[Excerpt from a dataset]
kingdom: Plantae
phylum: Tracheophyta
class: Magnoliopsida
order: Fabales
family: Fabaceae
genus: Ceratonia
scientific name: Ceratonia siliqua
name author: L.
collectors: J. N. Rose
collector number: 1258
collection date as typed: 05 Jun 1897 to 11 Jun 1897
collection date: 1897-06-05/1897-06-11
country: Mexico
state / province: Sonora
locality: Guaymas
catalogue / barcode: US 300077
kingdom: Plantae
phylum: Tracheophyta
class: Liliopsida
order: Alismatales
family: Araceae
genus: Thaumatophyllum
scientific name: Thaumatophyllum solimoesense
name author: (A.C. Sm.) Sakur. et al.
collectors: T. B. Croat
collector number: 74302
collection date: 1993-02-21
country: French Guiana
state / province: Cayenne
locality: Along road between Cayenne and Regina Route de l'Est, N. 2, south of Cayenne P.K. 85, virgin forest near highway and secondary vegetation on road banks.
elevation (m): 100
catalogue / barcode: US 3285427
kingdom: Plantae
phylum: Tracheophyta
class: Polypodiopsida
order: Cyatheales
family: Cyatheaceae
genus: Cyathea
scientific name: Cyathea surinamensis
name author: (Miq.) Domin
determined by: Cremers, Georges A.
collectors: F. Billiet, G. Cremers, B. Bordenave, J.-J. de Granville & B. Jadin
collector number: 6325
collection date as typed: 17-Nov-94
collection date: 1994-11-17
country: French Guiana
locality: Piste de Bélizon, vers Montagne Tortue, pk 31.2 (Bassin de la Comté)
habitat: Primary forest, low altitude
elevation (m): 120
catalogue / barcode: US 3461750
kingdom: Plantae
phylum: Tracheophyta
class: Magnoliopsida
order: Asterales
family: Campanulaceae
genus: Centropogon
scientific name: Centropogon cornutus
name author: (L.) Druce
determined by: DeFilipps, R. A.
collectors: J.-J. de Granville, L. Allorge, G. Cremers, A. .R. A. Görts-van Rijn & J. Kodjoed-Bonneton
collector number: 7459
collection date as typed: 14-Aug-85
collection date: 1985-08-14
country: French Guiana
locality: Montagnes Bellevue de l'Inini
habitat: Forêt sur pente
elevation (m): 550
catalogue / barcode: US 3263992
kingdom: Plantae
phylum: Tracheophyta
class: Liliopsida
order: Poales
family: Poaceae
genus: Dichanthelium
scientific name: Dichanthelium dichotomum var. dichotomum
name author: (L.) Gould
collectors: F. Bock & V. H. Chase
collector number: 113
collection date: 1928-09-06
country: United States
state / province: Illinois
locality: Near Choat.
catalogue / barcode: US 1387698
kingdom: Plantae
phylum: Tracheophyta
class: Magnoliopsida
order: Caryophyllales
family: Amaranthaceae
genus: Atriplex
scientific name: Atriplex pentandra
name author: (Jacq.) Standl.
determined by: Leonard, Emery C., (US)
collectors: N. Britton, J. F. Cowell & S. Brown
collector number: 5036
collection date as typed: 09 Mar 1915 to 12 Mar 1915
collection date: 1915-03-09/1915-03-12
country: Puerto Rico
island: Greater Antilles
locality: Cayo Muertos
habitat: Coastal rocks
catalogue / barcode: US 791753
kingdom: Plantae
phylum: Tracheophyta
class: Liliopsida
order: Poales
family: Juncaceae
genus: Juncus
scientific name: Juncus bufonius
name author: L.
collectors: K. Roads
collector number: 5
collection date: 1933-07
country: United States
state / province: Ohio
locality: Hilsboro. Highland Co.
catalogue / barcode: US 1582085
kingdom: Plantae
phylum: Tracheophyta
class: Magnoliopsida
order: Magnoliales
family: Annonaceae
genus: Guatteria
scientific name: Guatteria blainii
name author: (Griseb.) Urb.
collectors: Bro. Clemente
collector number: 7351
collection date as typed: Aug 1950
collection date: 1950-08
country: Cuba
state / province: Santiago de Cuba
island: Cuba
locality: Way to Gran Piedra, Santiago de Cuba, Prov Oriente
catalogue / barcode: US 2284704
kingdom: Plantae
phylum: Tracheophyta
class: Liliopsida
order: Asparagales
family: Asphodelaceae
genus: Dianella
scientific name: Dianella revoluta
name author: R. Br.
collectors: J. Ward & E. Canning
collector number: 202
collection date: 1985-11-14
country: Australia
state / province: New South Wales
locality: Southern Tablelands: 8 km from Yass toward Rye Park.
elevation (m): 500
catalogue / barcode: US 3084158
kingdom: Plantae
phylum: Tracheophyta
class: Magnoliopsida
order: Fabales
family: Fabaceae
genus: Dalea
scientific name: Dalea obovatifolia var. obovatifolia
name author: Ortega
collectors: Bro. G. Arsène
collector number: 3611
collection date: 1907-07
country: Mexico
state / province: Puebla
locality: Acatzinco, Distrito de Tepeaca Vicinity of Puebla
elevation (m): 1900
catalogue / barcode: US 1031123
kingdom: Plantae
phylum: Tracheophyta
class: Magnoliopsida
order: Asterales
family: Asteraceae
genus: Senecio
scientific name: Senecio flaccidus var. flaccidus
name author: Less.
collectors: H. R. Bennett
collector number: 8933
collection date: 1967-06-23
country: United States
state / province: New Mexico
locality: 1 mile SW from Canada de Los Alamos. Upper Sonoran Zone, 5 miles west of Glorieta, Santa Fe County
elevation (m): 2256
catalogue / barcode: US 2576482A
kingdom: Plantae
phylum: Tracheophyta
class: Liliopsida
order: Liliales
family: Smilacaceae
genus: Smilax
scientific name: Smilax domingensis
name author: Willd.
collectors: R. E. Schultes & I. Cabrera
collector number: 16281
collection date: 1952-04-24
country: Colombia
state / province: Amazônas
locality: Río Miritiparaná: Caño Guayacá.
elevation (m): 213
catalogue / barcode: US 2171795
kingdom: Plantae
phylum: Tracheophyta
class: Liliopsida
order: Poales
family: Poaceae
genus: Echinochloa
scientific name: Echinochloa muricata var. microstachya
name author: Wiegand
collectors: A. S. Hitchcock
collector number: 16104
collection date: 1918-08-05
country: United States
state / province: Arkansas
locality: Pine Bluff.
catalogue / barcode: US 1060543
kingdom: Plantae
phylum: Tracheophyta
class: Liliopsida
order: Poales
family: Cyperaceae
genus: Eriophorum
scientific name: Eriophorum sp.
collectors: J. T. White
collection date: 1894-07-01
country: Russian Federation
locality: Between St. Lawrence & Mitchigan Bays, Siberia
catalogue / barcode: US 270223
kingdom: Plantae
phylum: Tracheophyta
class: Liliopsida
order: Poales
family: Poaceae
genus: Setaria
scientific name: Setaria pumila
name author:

◆ **Directive**:
In the part of the listing that opens with the line containing "habitat: Forêt sur pente" and closes with the line containing "genus: Guatteria", rename "locality" to "place" and leave everything else unchanged. Return only those lines.

◆ **Answer for the task**:
habitat: Forêt sur pente
elevation (m): 550
catalogue / barcode: US 3263992
kingdom: Plantae
phylum: Tracheophyta
class: Liliopsida
order: Poales
family: Poaceae
genus: Dichanthelium
scientific name: Dichanthelium dichotomum var. dichotomum
name author: (L.) Gould
collectors: F. Bock & V. H. Chase
collector number: 113
collection date: 1928-09-06
country: United States
state / province: Illinois
place: Near Choat.
catalogue / barcode: US 1387698
kingdom: Plantae
phylum: Tracheophyta
class: Magnoliopsida
order: Caryophyllales
family: Amaranthaceae
genus: Atriplex
scientific name: Atriplex pentandra
name author: (Jacq.) Standl.
determined by: Leonard, Emery C., (US)
collectors: N. Britton, J. F. Cowell & S. Brown
collector number: 5036
collection date as typed: 09 Mar 1915 to 12 Mar 1915
collection date: 1915-03-09/1915-03-12
country: Puerto Rico
island: Greater Antilles
place: Cayo Muertos
habitat: Coastal rocks
catalogue / barcode: US 791753
kingdom: Plantae
phylum: Tracheophyta
class: Liliopsida
order: Poales
family: Juncaceae
genus: Juncus
scientific name: Juncus bufonius
name author: L.
collectors: K. Roads
collector number: 5
collection date: 1933-07
country: United States
state / province: Ohio
place: Hilsboro. Highland Co.
catalogue / barcode: US 1582085
kingdom: Plantae
phylum: Tracheophyta
class: Magnoliopsida
order: Magnoliales
family: Annonaceae
genus: Guatteria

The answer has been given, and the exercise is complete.